Choć nie jest to proste, nie ma nic piękniejszego…

Jeśli jesteś matką to z pewnością wiesz, jak to jest nie spać po nocach? Jak to jest, kiedy nie masz ani odrobiny prywatności, a w spokoju nie możesz wziąć nawet kąpieli? Jak to jest, kiedy trzymasz patelnię w jednej ręce, a w drugiej dziecko? Sytuacji, które cechują macierzyństwo, można by było wymieniać w nieskończoność. To prawdziwy fenomen, bo choć potrafi być wyjątkowo ciężkie, jest zarazem czymś najpiękniejszym. Nie wszyscy to jednak rozumieją…

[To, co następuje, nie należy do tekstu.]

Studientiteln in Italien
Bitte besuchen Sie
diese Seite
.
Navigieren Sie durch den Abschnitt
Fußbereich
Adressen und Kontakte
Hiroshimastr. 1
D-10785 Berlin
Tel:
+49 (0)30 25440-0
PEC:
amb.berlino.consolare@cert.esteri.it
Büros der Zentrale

Przekonała się o tym Courtney Lester, matka trójki dzieci. Kiedy wraz z maluchami wybrała się na zakupy do sklepu, spotkała ją dość nieprzyjemna sytuacja, którą postanowiła opisać na Facebooku.

Do nieznajomego z Wal-Mart, który powiedział do mnie „Przykro mi, że przez te wszystkie dzieci masz pełne ręce roboty”. Oto, co mam Ci do przekazania – zaczęła Courtney

To, czego nie wiesz, to fakt, że straciłam dwójkę dzieci zanim zostałam pobłogosławiona tymi wspaniałymi istotami w ciągu ostatnich lat. Jeśli więc chcesz mi współczuć, to jest jedyny powód, dla którego powinieneś to robić.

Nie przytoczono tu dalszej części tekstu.